I was uprooted from my position in Munich to run the Operations team in Region Europe South, based in Rotterdam. It was January 2015. The brief up-turn years of country-based rules and beliefs and managing France, NL, Spain, Portugal and North Africa as one Country. Apart from the cultural differences that were obvious, bringing systems and processes together was a huge challenge. By the end of 2017, the team had delivered on safety, quality, service, and efficiency targets. Yet there were only two of the original six members of the management team left. Why?
Now it’s September 2019. I have just read about the inexorable rise of Artificial Intelligence that it will wipe out large percentages of white collar jobs. The author asserts that the cutting of positions will happen rather quickly, whilst the re-filling of positions with different skill sets will take time as it will not be immediately obvious to companies. What does this have in common with my first paragraph?
I figure that most people reading this, who are in management roles, have positons that span geographies, cultures and systems. I am sure, most companies are not as far along the digital path as they want to be or even present themselves as being. Most are dabbling with building connectivity, yet are not yet at the point where this covers a large enough segment of their operation to become truly meaningful.
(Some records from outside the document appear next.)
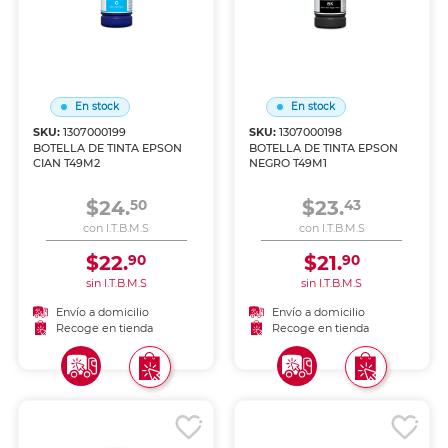
En stock
En stock
SKU:
1307000199
SKU:
1307000198
BOTELLA DE TINTA EPSON
BOTELLA DE TINTA EPSON
CIAN T49M2
NEGRO T49M1
$24.
$23.
50
43
con I.T.B.M.S
con I.T.B.M.S
$22.
$21.
90
90
sin I.T.B.M.S
sin I.T.B.M.S
Envío a domicilio
Envío a domicilio
Recoge en tienda
Recoge en tienda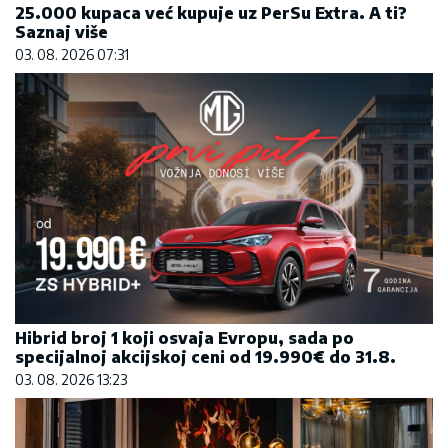
25.000 kupaca već kupuje uz PerSu Extra. A ti?
Saznaj više
03. 08. 2026 07:31
Hibrid broj 1 koji osvaja Evropu, sada po
specijalnoj akcijskoj ceni od 19.990€ do 31.8.
03. 08. 2026 13:23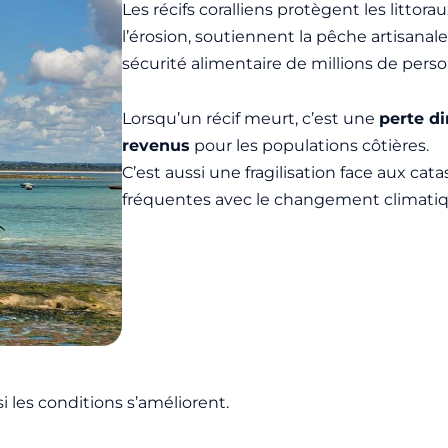
Les récifs coralliens protègent les litto
l’érosion, soutiennent la pêche artisanale
sécurité alimentaire de millions de pers
Lorsqu’un récif meurt, c’est une
perte di
revenus
pour les populations côtières.
C’est aussi une fragilisation face aux cat
fréquentes avec le changement climatiq
i les conditions s’améliorent.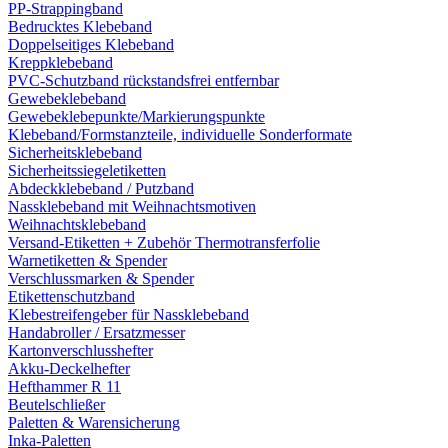
PP-Strappingband
Bedrucktes Klebeband
Doppelseitiges Klebeband
Kreppklebeband
PVC-Schutzband rückstandsfrei entfernbar
Gewebeklebeband
Gewebeklebepunkte/Markierungspunkte
Klebeband/Formstanzteile, individuelle Sonderformate
Sicherheitsklebeband
Sicherheitssiegeletiketten
Abdeckklebeband / Putzband
Nassklebeband mit Weihnachtsmotiven
Weihnachtsklebeband
Versand-Etiketten + Zubehör Thermotransferfolie
Warnetiketten & Spender
Verschlussmarken & Spender
Etikettenschutzband
Klebestreifengeber für Nassklebeband
Handabroller / Ersatzmesser
Kartonverschlusshefter
Akku-Deckelhefter
Hefthammer R 11
Beutelschließer
Paletten & Warensicherung
Inka-Paletten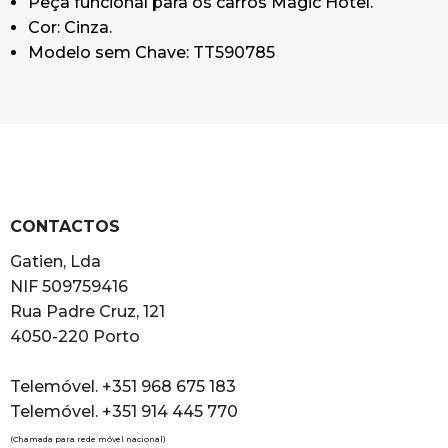
Peça funcional para os carros Magic Hotel.
Cor: Cinza.
Modelo sem Chave: TT590785
CONTACTOS
Gatien, Lda
NIF 509759416
Rua Padre Cruz, 121
4050-220 Porto
Telemóvel. +351 968 675 183
Telemóvel. +351 914 445 770
(Chamada para rede móvel nacional)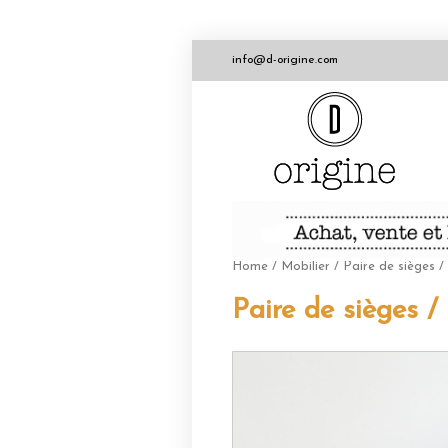
info@d-origine.com
Home
/
Mobilier
/ Paire de sièges /
Paire de sièges /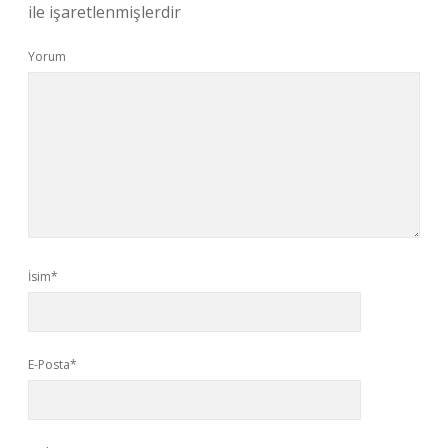
ile işaretlenmişlerdir
Yorum
İsim*
E-Posta*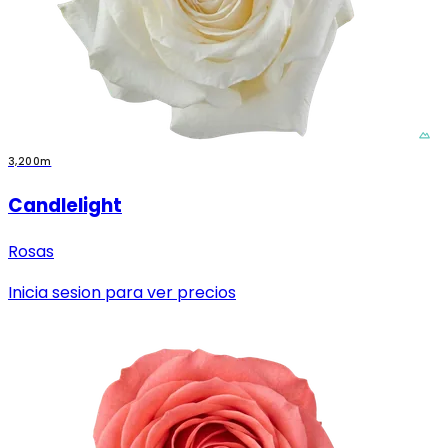
3,200m
Candlelight
Rosas
Inicia sesion para ver precios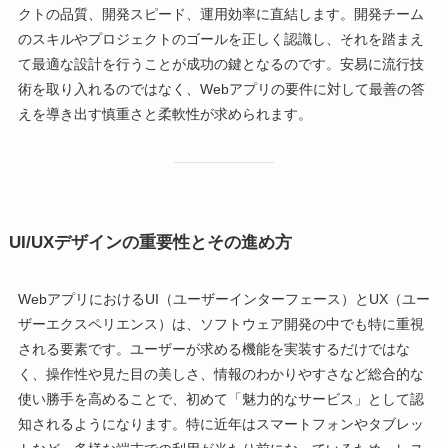
クトの品質、開発スピード、運用効率に直結します。開発チーム
のスキルやプロジェクトのゴールを正しく認識し、それを踏まえ
て最適な設計を行うことが成功の鍵となるのです。安易に流行技
術を取り入れるのではなく、Webアプリの要件に対して最善の答
えを導き出す慎重さと柔軟性が求められます。
UI/UXデザインの重要性とその進め方
WebアプリにおけるUI（ユーザーインターフェース）とUX（ユー
ザーエクスペリエンス）は、ソフトウェア開発の中でも特に重視
される要素です。ユーザーが求める機能を実装するだけではな
く、操作性や見た目の美しさ、情報のわかりやすさなど総合的な
使い勝手を高めることで、初めて「魅力的なサービス」として認
知されるようになります。特に近年はスマートフォンやタブレッ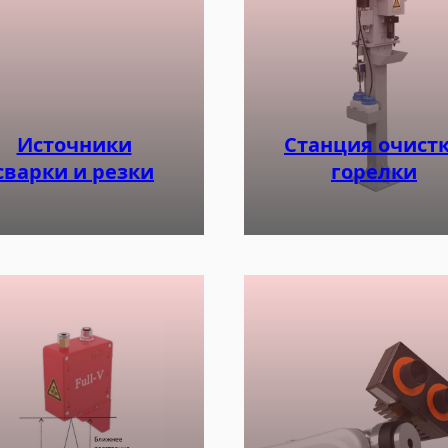
Источники
Станция очист
сварки и резки
горелки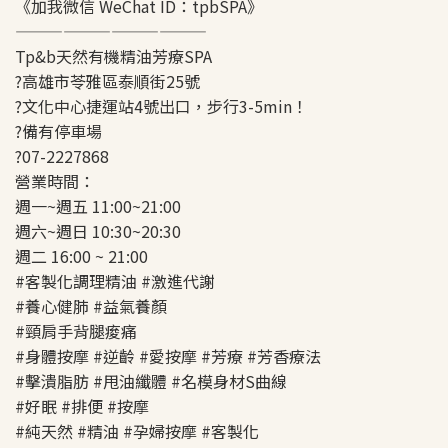
《加我微信 WeChat ID：tpbSPA》
————————————
Tp&b天然有機精油芳療SPA
?高雄市苓雅區泰順街25號
?文化中心捷運站4號出口，步行3-5min！
?️備有停車場
?07-2227868
營業時間：
週一~週五 11:00~21:00
週六~週日 10:30~20:30
週二 16:00 ~ 21:00
#客製化調理精油 #激進代謝
#養心健肺 #益氣養顏
#頸肩手背腿痠痛
#身體按摩 #逆齡 #愛按摩 #芳療 #芳香療法
#擊潰脂肪 #甩油纖體 #名模身材S曲線
#好眠 #排便 #按摩
#純天然 #精油 #孕婦按摩 #客製化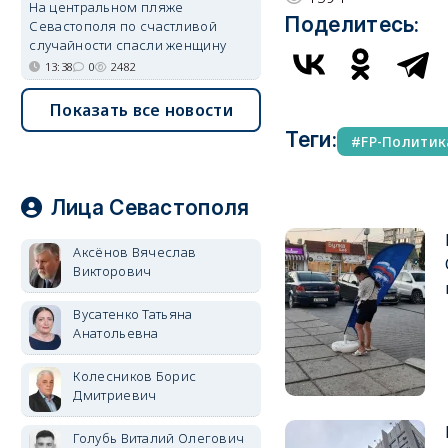
На центральном пляже
Поделитесь:
Севастополя по счастливой
случайности спасли женщину
13:38
0
2482
Показать все новости
Теги:
FP-Политик
Лица Севастополя
Аксёнов Вячеслав
Викторович
Вусатенко Татьяна
Анатольевна
Колесников Борис
Дмитриевич
Голубь Виталий Олегович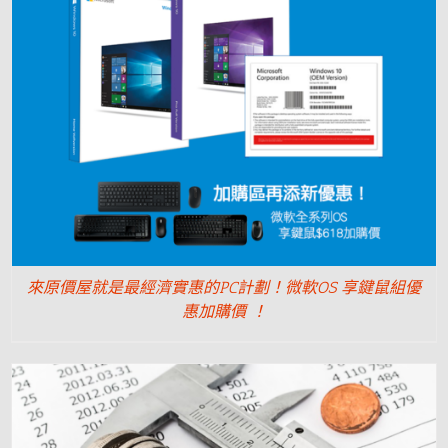
來原價屋就是最經濟實惠的PC計劃！微軟OS 享鍵鼠組優
惠加購價 ！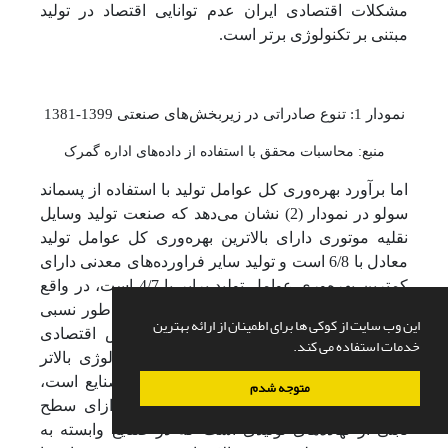
مشکلات اقتصادی ایران عدم توانایی اقتصاد در تولید
مبتنی بر تکنولوژی برتر است.
نمودار 1: تنوع صادراتی در زیربخش‌های صنعتی 1399-1381
منبع: محاسبات محقق با استفاده از داده‌های اداره گمرک
اما برآورد بهره‌وری کل عوامل تولید با استفاده از پسماند
سولو در نمودار (2) نشان می‌دهد که صنعت تولید وسایل
نقلیه موتوری دارای بالاترین بهره‌وری کل عوامل تولید
معادل با 6/8 است و تولید سایر فراورده‌های معدنی دارای
کمترین بهره‌وری عوامل تولید برابر با 4/7 است، در واقع
اگرچه تنوع صادراتی در بخش صنایع غذایی به‌طور نسبی
این وب سایت از کوکی ها برای اطمینان از ارائه بهترین
بالاتر بوده است؛ اما بهره‌وری در این بخش اقتصادی
خدمات استفاده می کند.
نسبت به بخش‌های مربوط به صنایع با تکنولوژی بالاتر
کمتر است. آنچه تعیین کننده بهره‌وری در صنایع است،
متوجه شدم
تکنولوژی تولیدی و میزان بازدهی تولید به ازای سطح
ثابتی از نهاده‌های تولیدی است که در صنایع وابسته به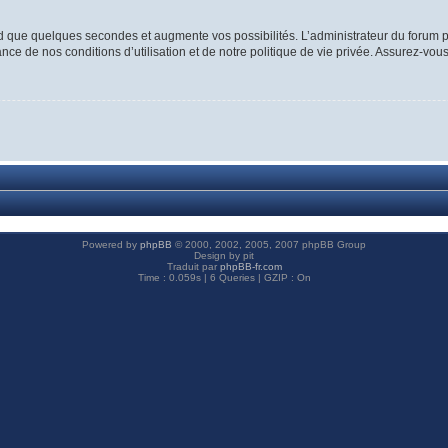
d que quelques secondes et augmente vos possibilités. L’administrateur du forum p
ce de nos conditions d’utilisation et de notre politique de vie privée. Assurez-vous
Powered by
phpBB
© 2000, 2002, 2005, 2007 phpBB Group
Design by pit
Traduit par
phpBB-fr.com
Time : 0.059s | 6 Queries | GZIP : On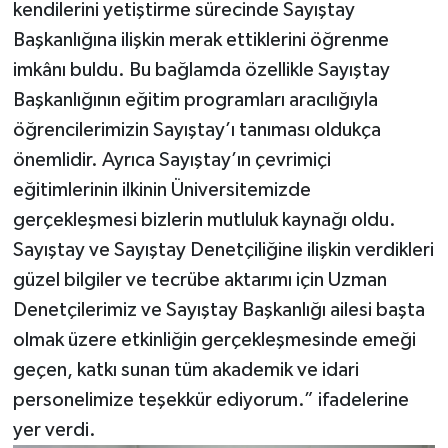
kendilerini yetiştirme sürecinde Sayıştay
Başkanlığına ilişkin merak ettiklerini öğrenme
imkânı buldu. Bu bağlamda özellikle Sayıştay
Başkanlığının eğitim programları aracılığıyla
öğrencilerimizin Sayıştay’ı tanıması oldukça
önemlidir. Ayrıca Sayıştay’ın çevrimiçi
eğitimlerinin ilkinin Üniversitemizde
gerçekleşmesi bizlerin mutluluk kaynağı oldu.
Sayıştay ve Sayıştay Denetçiliğine ilişkin verdikleri
güzel bilgiler ve tecrübe aktarımı için Uzman
Denetçilerimiz ve Sayıştay Başkanlığı ailesi başta
olmak üzere etkinliğin gerçekleşmesinde emeği
geçen, katkı sunan tüm akademik ve idari
personelimize teşekkür ediyorum.” ifadelerine
yer verdi.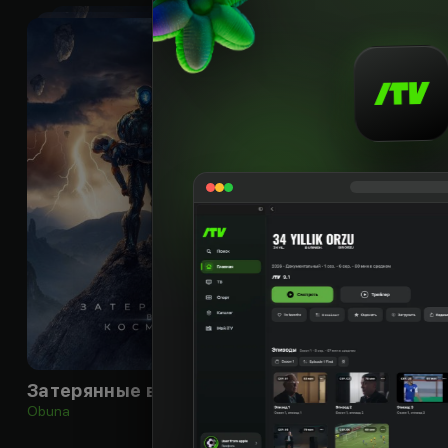
12
+
Затерянные в космосе
Искатель
Obuna
Obuna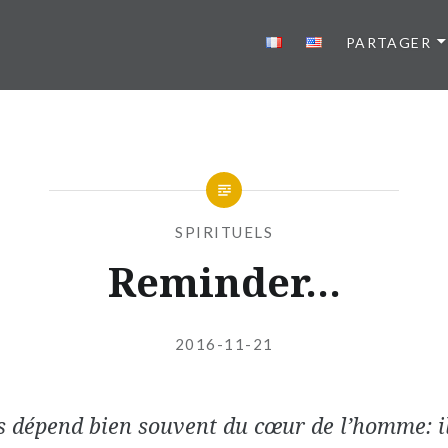
PARTAGER
SPIRITUELS
Reminder…
Publié
le
2016-11-21
par
JESSICA
s dépend bien souvent du cœur de l’homme: il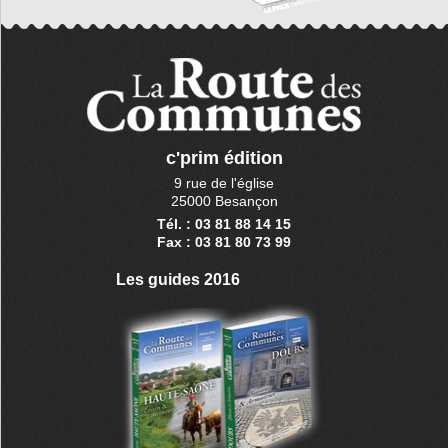
c'prim édition
9 rue de l'église
25000 Besançon
Tél. : 03 81 88 14 15
Fax : 03 81 80 73 99
Les guides 2016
I wonder how many have top management with a clear strategic vision and will be unperturbed by some business cases that are more a matter of faith than of fact.
"AI will come and digitisation is an unstoppable trend, but my view is that its penetration into the deep bowels of manufacturing will take more time than we think"
The reason only two managers “survived” the three-year movement from six countries to one was that they failed to learn, and to adapt. They lacked basic curiosity, some lacked effort, and others found themselves uncomfortable in a leadership role. They could not develop the people in their teams. They were not able to convincingly explain their performance and looked at delivering bad news as a weakness.
AI will come and digitisation is an unstoppable trend, but my view is that its penetration into the deep bowels of manufacturing will take more time than we think. The reason is simple: most companies cannot afford replacement capital for which there is no business case other than to be able to connect it, and are not willing to make the investment purely on the grounds of long term strategy. We have all seen the digital development curve that starts with connectivity and ends in the prediction power of systems to see problems before they occur.
Necessity is the mother of invention and it will happen in markets with prevailing low GM percent, faster than in relatively higher return models. Yet all of us need to examine our own skill sets and our own ability to learn. This starts with our own curiosity and is helped by our own beliefs that skills are not ordained but can be learned.
So, Change or Die. Put yourself out of your comfort zone. Don’t be afraid to be wrong. Be humble and grateful for experiences and what they teach you. Give freedom to your people to make mistakes and to learn from them. Don’t be one of the four that didn’t make it because you couldn’t adapt.